(Records from a data collection)
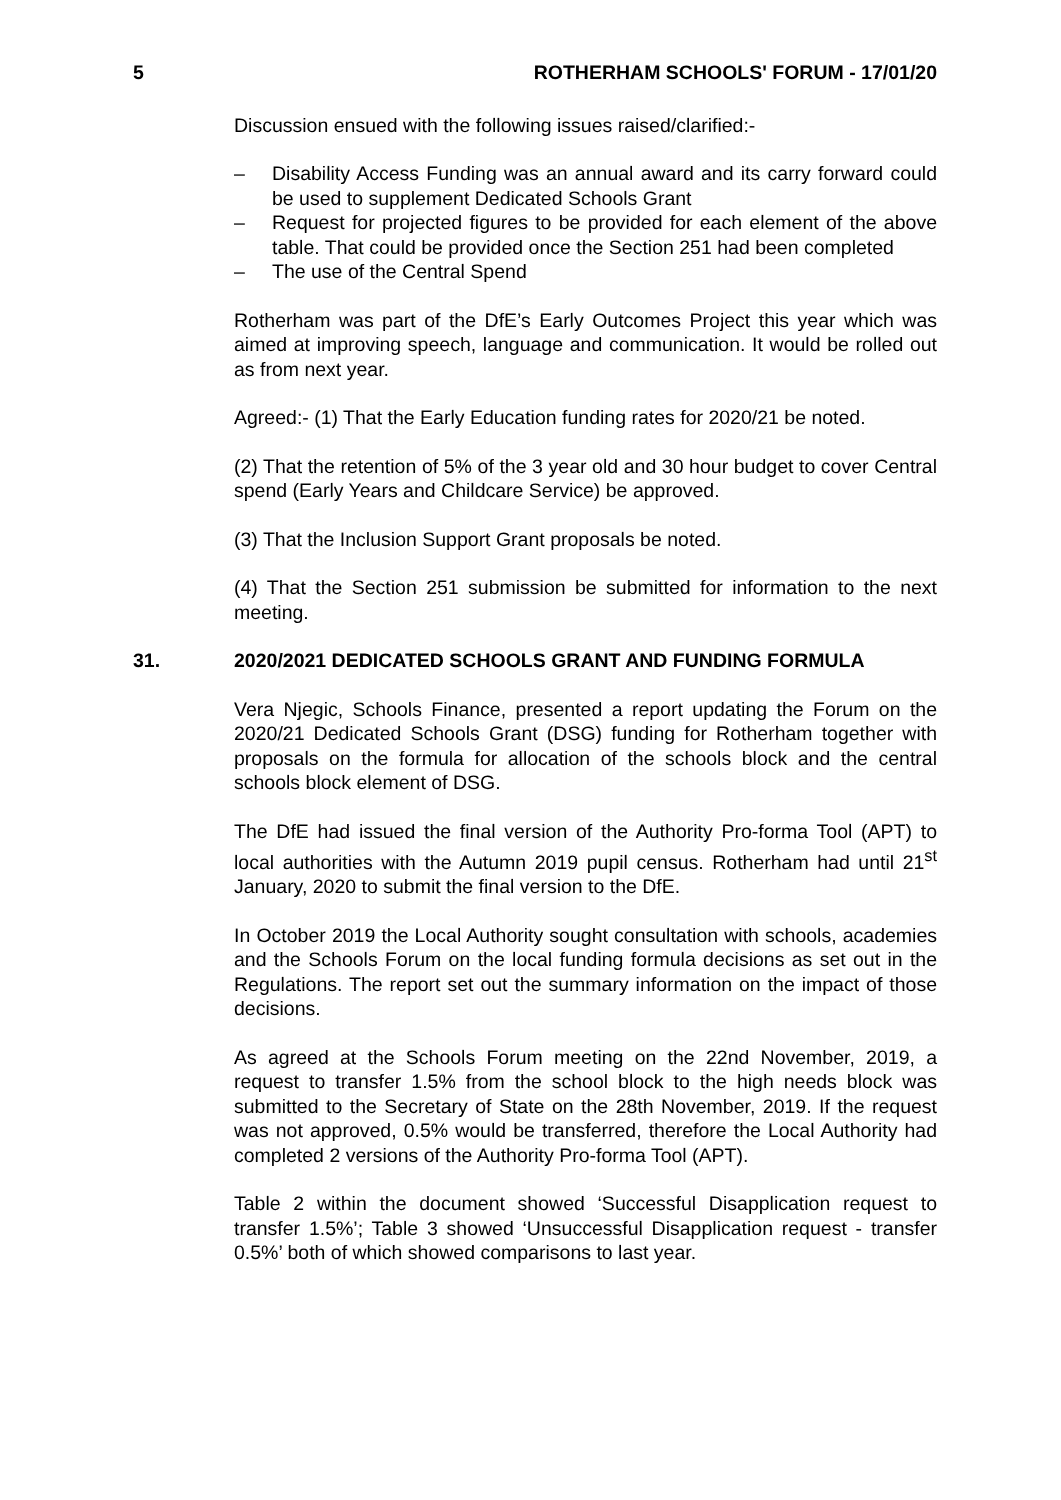5 ROTHERHAM SCHOOLS' FORUM - 17/01/20
Discussion ensued with the following issues raised/clarified:-
– Disability Access Funding was an annual award and its carry forward could be used to supplement Dedicated Schools Grant
– Request for projected figures to be provided for each element of the above table. That could be provided once the Section 251 had been completed
– The use of the Central Spend
Rotherham was part of the DfE’s Early Outcomes Project this year which was aimed at improving speech, language and communication. It would be rolled out as from next year.
Agreed:- (1) That the Early Education funding rates for 2020/21 be noted.
(2) That the retention of 5% of the 3 year old and 30 hour budget to cover Central spend (Early Years and Childcare Service) be approved.
(3) That the Inclusion Support Grant proposals be noted.
(4) That the Section 251 submission be submitted for information to the next meeting.
31. 2020/2021 DEDICATED SCHOOLS GRANT AND FUNDING FORMULA
Vera Njegic, Schools Finance, presented a report updating the Forum on the 2020/21 Dedicated Schools Grant (DSG) funding for Rotherham together with proposals on the formula for allocation of the schools block and the central schools block element of DSG.
The DfE had issued the final version of the Authority Pro-forma Tool (APT) to local authorities with the Autumn 2019 pupil census. Rotherham had until 21<sup>st</sup> January, 2020 to submit the final version to the DfE.
In October 2019 the Local Authority sought consultation with schools, academies and the Schools Forum on the local funding formula decisions as set out in the Regulations. The report set out the summary information on the impact of those decisions.
As agreed at the Schools Forum meeting on the 22nd November, 2019, a request to transfer 1.5% from the school block to the high needs block was submitted to the Secretary of State on the 28th November, 2019. If the request was not approved, 0.5% would be transferred, therefore the Local Authority had completed 2 versions of the Authority Pro-forma Tool (APT).
Table 2 within the document showed ‘Successful Disapplication request to transfer 1.5%’; Table 3 showed ‘Unsuccessful Disapplication request - transfer 0.5%’ both of which showed comparisons to last year.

--- Exercise goal ---
Find the string "could" in the entries above and return each line that holds it.

--- Solution to the problem ---
– Disability Access Funding was an annual award and its carry forward could be used to supplement Dedicated Schools Grant
– Request for projected figures to be provided for each element of the above table. That could be provided once the Section 251 had been completed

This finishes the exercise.